● About this task:
Repeat exactly the lines below that lie between the line with "cancer stained for" and the line with "nuclear positivity is", counting both of those lines as part of the answer.

[Available data Boundary: Start]

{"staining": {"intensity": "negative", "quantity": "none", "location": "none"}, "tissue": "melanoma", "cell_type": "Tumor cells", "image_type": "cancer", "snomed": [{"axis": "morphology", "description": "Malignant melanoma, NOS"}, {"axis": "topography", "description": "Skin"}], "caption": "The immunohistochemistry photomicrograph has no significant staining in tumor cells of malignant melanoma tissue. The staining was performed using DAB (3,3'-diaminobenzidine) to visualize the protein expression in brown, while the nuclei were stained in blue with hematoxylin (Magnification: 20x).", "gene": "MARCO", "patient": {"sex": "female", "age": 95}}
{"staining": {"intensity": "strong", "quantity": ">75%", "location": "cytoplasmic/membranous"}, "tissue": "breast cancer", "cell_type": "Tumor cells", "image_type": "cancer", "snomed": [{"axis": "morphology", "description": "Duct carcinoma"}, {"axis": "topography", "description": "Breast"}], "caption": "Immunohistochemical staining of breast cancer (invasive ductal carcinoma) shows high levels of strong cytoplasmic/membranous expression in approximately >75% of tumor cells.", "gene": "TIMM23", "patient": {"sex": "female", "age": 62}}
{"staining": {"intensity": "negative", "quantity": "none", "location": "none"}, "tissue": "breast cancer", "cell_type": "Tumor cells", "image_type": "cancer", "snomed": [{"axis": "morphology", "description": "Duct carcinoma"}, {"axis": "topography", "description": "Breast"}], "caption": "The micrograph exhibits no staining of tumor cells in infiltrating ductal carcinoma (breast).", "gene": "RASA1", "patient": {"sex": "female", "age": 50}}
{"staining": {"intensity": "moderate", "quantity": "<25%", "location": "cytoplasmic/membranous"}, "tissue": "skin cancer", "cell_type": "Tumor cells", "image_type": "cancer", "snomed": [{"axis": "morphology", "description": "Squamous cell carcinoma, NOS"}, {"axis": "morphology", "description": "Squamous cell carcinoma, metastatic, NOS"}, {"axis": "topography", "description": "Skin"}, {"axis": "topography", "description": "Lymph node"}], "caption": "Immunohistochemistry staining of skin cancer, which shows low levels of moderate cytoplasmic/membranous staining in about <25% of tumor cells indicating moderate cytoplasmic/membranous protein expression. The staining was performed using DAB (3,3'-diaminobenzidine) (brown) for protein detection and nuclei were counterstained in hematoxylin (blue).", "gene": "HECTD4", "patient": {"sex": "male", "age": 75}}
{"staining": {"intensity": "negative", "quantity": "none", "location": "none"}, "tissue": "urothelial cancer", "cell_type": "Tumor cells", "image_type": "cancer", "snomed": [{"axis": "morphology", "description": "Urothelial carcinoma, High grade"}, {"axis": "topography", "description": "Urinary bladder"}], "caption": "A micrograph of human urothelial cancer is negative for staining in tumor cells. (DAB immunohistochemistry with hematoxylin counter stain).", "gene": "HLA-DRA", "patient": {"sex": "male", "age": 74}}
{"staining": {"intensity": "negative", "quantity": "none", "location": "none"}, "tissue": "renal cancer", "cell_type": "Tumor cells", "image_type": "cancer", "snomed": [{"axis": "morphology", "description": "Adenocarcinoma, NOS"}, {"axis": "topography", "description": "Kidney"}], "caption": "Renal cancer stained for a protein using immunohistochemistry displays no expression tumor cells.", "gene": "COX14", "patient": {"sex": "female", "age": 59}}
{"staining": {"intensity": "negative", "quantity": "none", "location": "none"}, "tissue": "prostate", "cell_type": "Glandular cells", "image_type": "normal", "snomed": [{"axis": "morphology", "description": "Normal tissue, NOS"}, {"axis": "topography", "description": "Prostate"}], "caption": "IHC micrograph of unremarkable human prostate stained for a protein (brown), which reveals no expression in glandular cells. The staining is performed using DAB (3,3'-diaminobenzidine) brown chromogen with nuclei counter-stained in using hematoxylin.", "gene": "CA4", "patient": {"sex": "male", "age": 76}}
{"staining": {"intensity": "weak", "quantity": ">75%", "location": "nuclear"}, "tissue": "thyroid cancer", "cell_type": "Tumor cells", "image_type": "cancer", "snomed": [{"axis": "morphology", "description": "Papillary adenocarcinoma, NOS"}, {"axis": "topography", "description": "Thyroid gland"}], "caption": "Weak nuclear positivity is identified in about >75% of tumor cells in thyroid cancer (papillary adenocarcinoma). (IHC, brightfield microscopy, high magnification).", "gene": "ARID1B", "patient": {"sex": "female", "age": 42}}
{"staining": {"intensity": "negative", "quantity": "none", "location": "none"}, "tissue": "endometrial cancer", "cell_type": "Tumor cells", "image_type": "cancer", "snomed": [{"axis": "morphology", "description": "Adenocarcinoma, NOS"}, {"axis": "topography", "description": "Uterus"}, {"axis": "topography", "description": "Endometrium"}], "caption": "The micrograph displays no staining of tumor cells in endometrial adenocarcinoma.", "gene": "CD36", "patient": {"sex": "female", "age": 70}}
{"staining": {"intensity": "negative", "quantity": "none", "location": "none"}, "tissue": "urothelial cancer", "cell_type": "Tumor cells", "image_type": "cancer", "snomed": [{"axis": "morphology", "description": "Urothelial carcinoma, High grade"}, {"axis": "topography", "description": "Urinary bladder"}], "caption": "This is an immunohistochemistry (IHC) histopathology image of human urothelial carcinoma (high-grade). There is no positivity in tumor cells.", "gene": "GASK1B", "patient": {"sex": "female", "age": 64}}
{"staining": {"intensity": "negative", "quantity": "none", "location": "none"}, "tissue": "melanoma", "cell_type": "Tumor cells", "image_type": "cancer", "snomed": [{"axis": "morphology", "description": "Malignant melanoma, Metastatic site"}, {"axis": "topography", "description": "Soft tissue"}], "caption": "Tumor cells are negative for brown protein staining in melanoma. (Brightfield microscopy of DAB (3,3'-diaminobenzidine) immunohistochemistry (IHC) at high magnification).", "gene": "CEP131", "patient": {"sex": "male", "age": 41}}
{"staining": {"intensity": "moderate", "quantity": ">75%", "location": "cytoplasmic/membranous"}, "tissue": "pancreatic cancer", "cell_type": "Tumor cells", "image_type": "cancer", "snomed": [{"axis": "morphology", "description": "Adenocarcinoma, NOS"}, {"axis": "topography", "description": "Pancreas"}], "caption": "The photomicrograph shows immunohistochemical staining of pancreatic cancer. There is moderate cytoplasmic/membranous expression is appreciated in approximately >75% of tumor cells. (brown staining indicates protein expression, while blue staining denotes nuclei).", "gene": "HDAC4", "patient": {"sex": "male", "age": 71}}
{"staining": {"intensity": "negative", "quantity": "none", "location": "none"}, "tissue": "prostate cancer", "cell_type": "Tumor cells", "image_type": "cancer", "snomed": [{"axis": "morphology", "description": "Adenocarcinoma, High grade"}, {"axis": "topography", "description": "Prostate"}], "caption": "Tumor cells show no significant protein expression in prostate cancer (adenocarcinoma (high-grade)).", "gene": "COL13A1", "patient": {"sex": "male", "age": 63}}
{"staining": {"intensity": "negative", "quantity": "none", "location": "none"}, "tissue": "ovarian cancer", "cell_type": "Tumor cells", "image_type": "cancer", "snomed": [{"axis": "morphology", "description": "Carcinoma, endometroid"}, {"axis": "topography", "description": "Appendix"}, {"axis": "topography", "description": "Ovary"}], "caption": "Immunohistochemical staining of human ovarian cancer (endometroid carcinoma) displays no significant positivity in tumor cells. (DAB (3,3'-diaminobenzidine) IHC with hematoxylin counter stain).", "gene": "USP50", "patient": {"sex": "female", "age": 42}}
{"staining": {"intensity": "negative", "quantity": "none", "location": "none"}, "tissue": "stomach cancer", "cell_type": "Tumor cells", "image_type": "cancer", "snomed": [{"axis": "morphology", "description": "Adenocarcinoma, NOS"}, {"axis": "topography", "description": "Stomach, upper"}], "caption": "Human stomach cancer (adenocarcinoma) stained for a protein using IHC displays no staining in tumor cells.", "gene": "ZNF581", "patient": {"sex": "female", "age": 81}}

[Available data Boundary: End]

● Completed task:
{"staining": {"intensity": "negative", "quantity": "none", "location": "none"}, "tissue": "renal cancer", "cell_type": "Tumor cells", "image_type": "cancer", "snomed": [{"axis": "morphology", "description": "Adenocarcinoma, NOS"}, {"axis": "topography", "description": "Kidney"}], "caption": "Renal cancer stained for a protein using immunohistochemistry displays no expression tumor cells.", "gene": "COX14", "patient": {"sex": "female", "age": 59}}
{"staining": {"intensity": "negative", "quantity": "none", "location": "none"}, "tissue": "prostate", "cell_type": "Glandular cells", "image_type": "normal", "snomed": [{"axis": "morphology", "description": "Normal tissue, NOS"}, {"axis": "topography", "description": "Prostate"}], "caption": "IHC micrograph of unremarkable human prostate stained for a protein (brown), which reveals no expression in glandular cells. The staining is performed using DAB (3,3'-diaminobenzidine) brown chromogen with nuclei counter-stained in using hematoxylin.", "gene": "CA4", "patient": {"sex": "male", "age": 76}}
{"staining": {"intensity": "weak", "quantity": ">75%", "location": "nuclear"}, "tissue": "thyroid cancer", "cell_type": "Tumor cells", "image_type": "cancer", "snomed": [{"axis": "morphology", "description": "Papillary adenocarcinoma, NOS"}, {"axis": "topography", "description": "Thyroid gland"}], "caption": "Weak nuclear positivity is identified in about >75% of tumor cells in thyroid cancer (papillary adenocarcinoma). (IHC, brightfield microscopy, high magnification).", "gene": "ARID1B", "patient": {"sex": "female", "age": 42}}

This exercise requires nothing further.